Drugs saga should not have happened: track star Bol

Athlete Peter Bol has hit out at a "brutal" doping inquiry, saying "I am completely innocent". (Dean Lewins/AAP PHOTOS) (AAP)

Track star Peter Bol is demanding Australia's anti-doping agency do better after independent tests revealed he never took performance-enhancing drugs.

And Bol's lawyer Paul Greene is calling for Sport Integrity Australia (SIA) to admit they bungled a "sham" case against Australia's highest-profile track athlete.

Bol says he's disappointed in SIA and also Athletics Australia (AA) for a lack of support during his doping saga.

The runner was told on January 10 of a positive result to the banned drug erythropoietin, known as EPO, in his A sample from a test three months prior.

He was provisionally suspended by AA but the ban was lifted when results of secondary testing, on the B sample, did not confirm initial findings.

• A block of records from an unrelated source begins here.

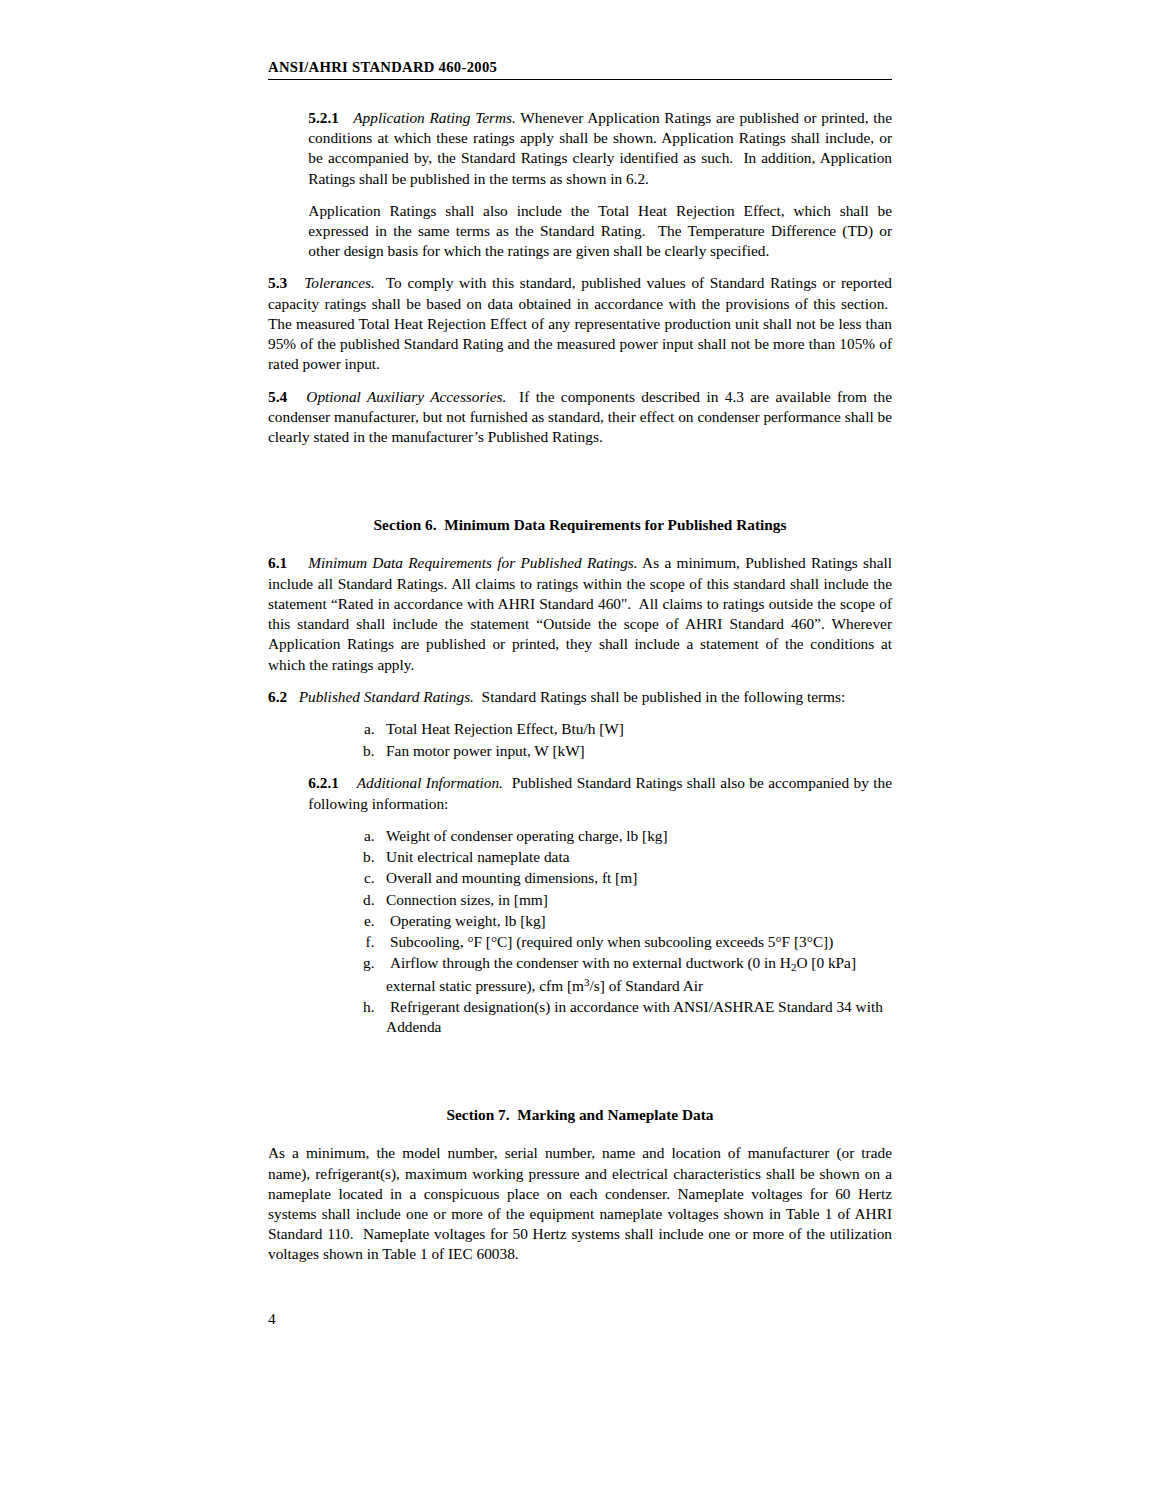ANSI/AHRI STANDARD 460-2005
5.2.1 Application Rating Terms. Whenever Application Ratings are published or printed, the conditions at which these ratings apply shall be shown. Application Ratings shall include, or be accompanied by, the Standard Ratings clearly identified as such. In addition, Application Ratings shall be published in the terms as shown in 6.2.
Application Ratings shall also include the Total Heat Rejection Effect, which shall be expressed in the same terms as the Standard Rating. The Temperature Difference (TD) or other design basis for which the ratings are given shall be clearly specified.
5.3 Tolerances. To comply with this standard, published values of Standard Ratings or reported capacity ratings shall be based on data obtained in accordance with the provisions of this section. The measured Total Heat Rejection Effect of any representative production unit shall not be less than 95% of the published Standard Rating and the measured power input shall not be more than 105% of rated power input.
5.4 Optional Auxiliary Accessories. If the components described in 4.3 are available from the condenser manufacturer, but not furnished as standard, their effect on condenser performance shall be clearly stated in the manufacturer’s Published Ratings.
Section 6. Minimum Data Requirements for Published Ratings
6.1 Minimum Data Requirements for Published Ratings. As a minimum, Published Ratings shall include all Standard Ratings. All claims to ratings within the scope of this standard shall include the statement “Rated in accordance with AHRI Standard 460". All claims to ratings outside the scope of this standard shall include the statement “Outside the scope of AHRI Standard 460”. Wherever Application Ratings are published or printed, they shall include a statement of the conditions at which the ratings apply.
6.2 Published Standard Ratings. Standard Ratings shall be published in the following terms:
Total Heat Rejection Effect, Btu/h [W]
Fan motor power input, W [kW]
6.2.1 Additional Information. Published Standard Ratings shall also be accompanied by the following information:
Weight of condenser operating charge, lb [kg]
Unit electrical nameplate data
Overall and mounting dimensions, ft [m]
Connection sizes, in [mm]
Operating weight, lb [kg]
Subcooling, °F [°C] (required only when subcooling exceeds 5°F [3°C])
Airflow through the condenser with no external ductwork (0 in H2O [0 kPa] external static pressure), cfm [m3/s] of Standard Air
Refrigerant designation(s) in accordance with ANSI/ASHRAE Standard 34 with Addenda
Section 7. Marking and Nameplate Data
As a minimum, the model number, serial number, name and location of manufacturer (or trade name), refrigerant(s), maximum working pressure and electrical characteristics shall be shown on a nameplate located in a conspicuous place on each condenser. Nameplate voltages for 60 Hertz systems shall include one or more of the equipment nameplate voltages shown in Table 1 of AHRI Standard 110. Nameplate voltages for 50 Hertz systems shall include one or more of the utilization voltages shown in Table 1 of IEC 60038.
4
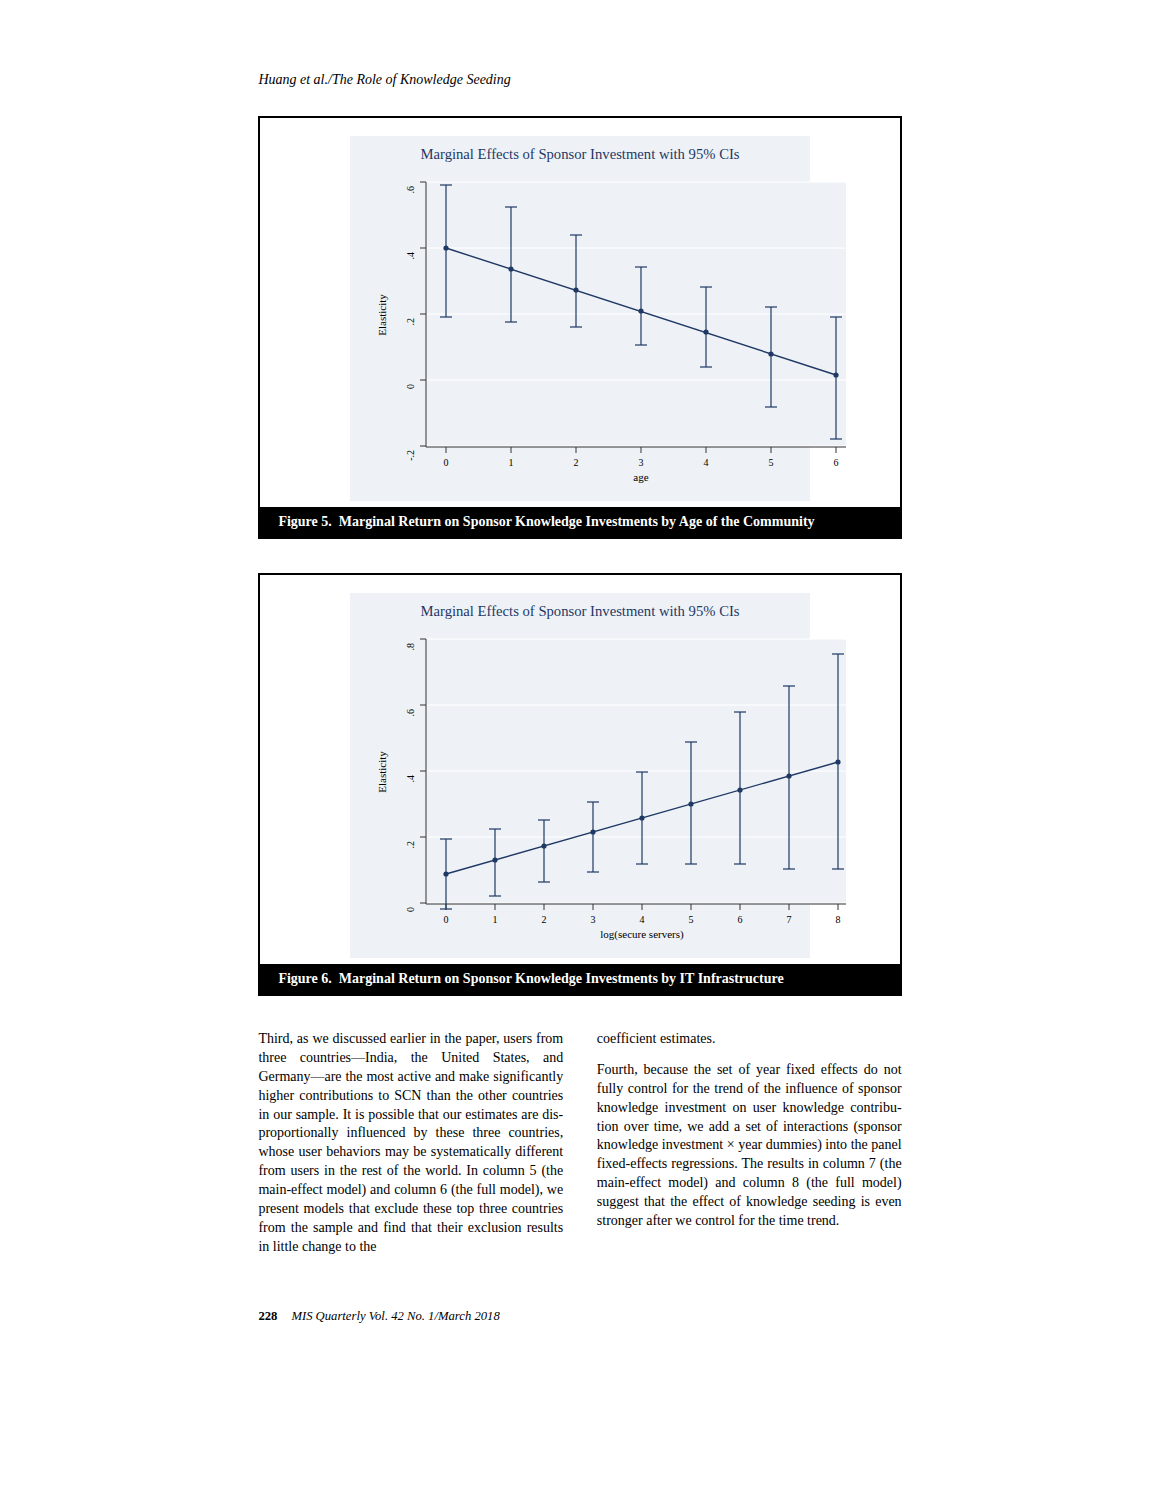Huang et al./The Role of Knowledge Seeding
Marginal Effects of Sponsor Investment with 95% CIs
.6 .4 .2 0 -.2 Elasticity 0 1 2 3 4 5 6 age
Figure 5. Marginal Return on Sponsor Knowledge Investments by Age of the Community
Marginal Effects of Sponsor Investment with 95% CIs
.8 .6 .4 .2 0 Elasticity 0 1 2 3 4 5 6 7 8 log(secure servers)
Figure 6. Marginal Return on Sponsor Knowledge Investments by IT Infrastructure
Third, as we discussed earlier in the paper, users from three countries—India, the United States, and Germany—are the most active and make significantly higher contributions to SCN than the other countries in our sample. It is possible that our estimates are disproportionally influenced by these three countries, whose user behaviors may be systematically different from users in the rest of the world. In column 5 (the main-effect model) and column 6 (the full model), we present models that exclude these top three countries from the sample and find that their exclusion results in little change to the
coefficient estimates.
Fourth, because the set of year fixed effects do not fully control for the trend of the influence of sponsor knowledge investment on user knowledge contribution over time, we add a set of interactions (sponsor knowledge investment × year dummies) into the panel fixed-effects regressions. The results in column 7 (the main-effect model) and column 8 (the full model) suggest that the effect of knowledge seeding is even stronger after we control for the time trend.
228 MIS Quarterly Vol. 42 No. 1/March 2018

Bol's lawyer Greene sent the results for independent analysis which revealed no trace of any banned substance, he says.

"It's nothing worth celebrating because it shouldn't have happened to start with," Bol told radio station 2GB on Wednesday.

"It's brutal ... I am completely innocent.

"(I) never used any performance substances, never used any drugs - I am just a good athlete, I train and I put in the work."

A dual Olympian and a Commonwealth Games silver medallist in his pet event the 800m, Bol was bewildered why SIA said he had failed a drugs test and how that finding was leaked.

"Do better. Just do better," he said of his message to SIA.

SIA had no comment at this stage, a spokesman said.

Bol was also frustrated at a lack of support from AA.

"It has been pretty disappointing from my own governing body to not stand behind me ... just check up on me, I don't think it's that hard to do," he said.

Lawyer Greene said he sent test results to independent experts.

"We had two of the most world-class analytical chemists in the world look at his results and they say this wasn't even a close call, these were just negative tests," Greene told the Nine Network.

He called on SIA to admit their errors.

"They had no idea what they were doing," Greene said.

"And the worst part of it now is: one, it was announced first of all which it never should have been.

"Two, now they ... obviously are wrong, they are refusing to drop this sham investigation."

In February when the B sample finding was released, SIA said the Bol case wasn't closed because it showed an "atypical finding (ATF) for recombinant EPO".

"The relevant rules require a WADA-accredited laboratory to obtain a second opinion from an expert ... an ATF is not the same as a negative test result," SIA said in a statement at the time.

But Greene insisted SIA had "absolutely no evidence at all" of any wrongdoing.

"They just need to say 'we have no evidence, we messed this up, this was a mistake'," Greene said.